Education Resource Search Engine and Chatbot
Take a second to imagine you're a school teacher or administrator. You have a question about what your school's tardy policy is and you remember it was updated last year. Your only choice is to go to the school's data folder and look through hundreds if not thousands of unorganized documents to try to find your answer. Let's not forget that you're also juggling teaching your classes, meeting with parents, organizing activities, the list goes on and on. There wasn’t a clean, simple way of getting questions answered and keeping up to date on school/district policies!
Our client, Education Delta, thanks to their tremendous experience in the education technology space, realizing this issue and opportunity came to us for help developing an AI knowledge system for school districts.
Together we realized a few key points:
1. Different staff members (admin vs. teacher vs. office) had access to different information.
It was critical for us to understand the user type and retrieve only the data pertinent to them, even if it covers the same topics. During a fire drill for example, different staff types would have different procedures they needed to follow. Giving a teacher an admin's responsibilities could have horrible consequences.
2. The documents (school handbooks, policy docs, etc.) vary wildly in format and readability.
For example, as a teacher, you may need to know what the policy is on bringing homemade treats for your students. It would be a safe assumption that the information you need is in the teacher’s handbook. When you finally find the snippet you need on page 574 of 890, it references a piece of legal educational code on store-bought food (not homemade) as well as a flyer that is circulated throughout the district on handling student allergies. Information that should be extremely clear and in one place tends to be fragmented into multiple datasets, locations, and alternate verbiage. This creates a cognitively harsh environment for finding even the simplest of information.
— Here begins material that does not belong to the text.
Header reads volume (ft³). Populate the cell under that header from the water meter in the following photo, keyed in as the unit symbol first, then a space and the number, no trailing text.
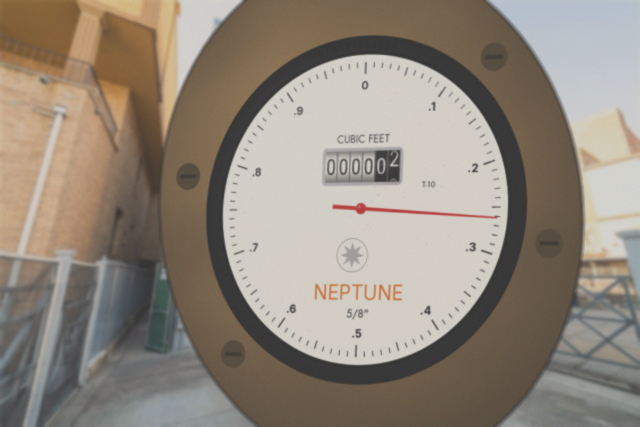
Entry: ft³ 2.26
3. The data is overlapped - certain data present in older documents is replaced by passages in new documents.
We needed to ensure that when retrieving data to answer questions, we were considering the hierarchy of data. Our system at times would have to make the determination as to which data is more "correct" than the other.
Given our parameters, our team set out to build an AI system for Education Delta that would allow school staff to quickly get answers to important questions through efficient retrieval and data understanding.
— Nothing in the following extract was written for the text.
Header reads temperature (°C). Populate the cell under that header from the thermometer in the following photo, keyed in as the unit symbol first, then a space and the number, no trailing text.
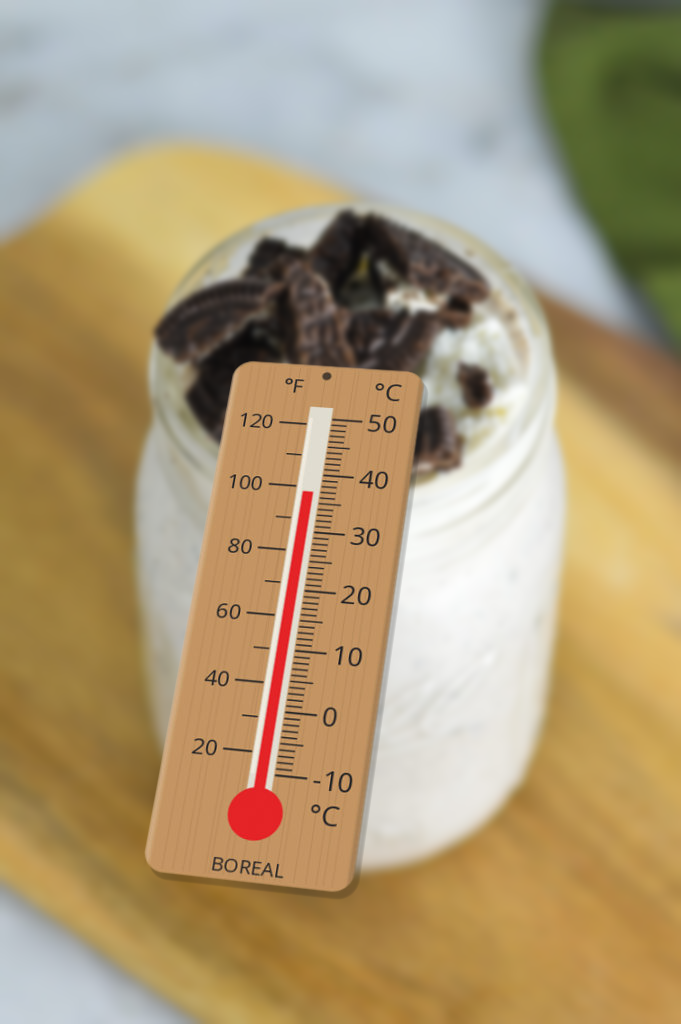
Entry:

The PressW team developed an AI system based around a RAG (Retrieval Augmented Generation) chatbot. RAG is a technique where based on the question being asked, pulls back only the most relevant specific data from the massive dataset we have, to answer. This technique helps mitigates hallucinations (more on that later) and creates a more accurate system. This was critical for an application like this where we were dealing with a large quantity of data and looking for pinpoint information throughout it. The system we created was fully managed and tailored to each school district. All each district has to do is upload all their documentation and then our data pipelines automatically turn the information into queryable data for our chatbot.
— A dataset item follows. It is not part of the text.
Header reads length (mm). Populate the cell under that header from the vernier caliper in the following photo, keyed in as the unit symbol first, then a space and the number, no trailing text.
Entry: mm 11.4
We tested out a few different techniques in order to create a reliable system that consistently and accurately gives responses for questions such as “Who do I contact for ordering new educational materials?” and “What is the football schedule this year?”. One of the many challenges that we faced was that the data we had and the user's questions don't match all of the time. An example here is if a teacher is asking about the football schedule, the actual document section we need doesn't have the words "football" or "schedule", just dates and the schools that are being played against. We were able to overcome this by utilizing the parent-document retrieval and query expansion techniques (teaser: blog post incoming!) which allowed us to increase the search area for information while keeping the focus narrow.
Trust and Hallucinations
A key constraint that we had for this project was to gain and maintain the trust of the school district staff and to avoid as many hallucinations as possible. In order to mitigate as many hallucinations as possible, we added guardrails to short-circuit the AI to using a different model and prompting structure if there were not any relevant documents retrieved from the system. This allows us to deterministically create responses to guide users to different data sources if we weren’t able to find an answer and to avoid hallucinating responses to questions, even if the response may be generally correct.
Initial Results
The system launched on August 6th with a pilot of 700 users within a local school district in Texas. The feedback was overwhelmingly positive from all of the beta testers and staff that are making use of the beta. It’s also being trialed with state agencies and other school districts around the state with all positive feedback from the initial client! Over 1600 questions were answered within the first two weeks of the system going into beta with the largest category of user queries being various school-related schedules, deadlines, events, and compensation details.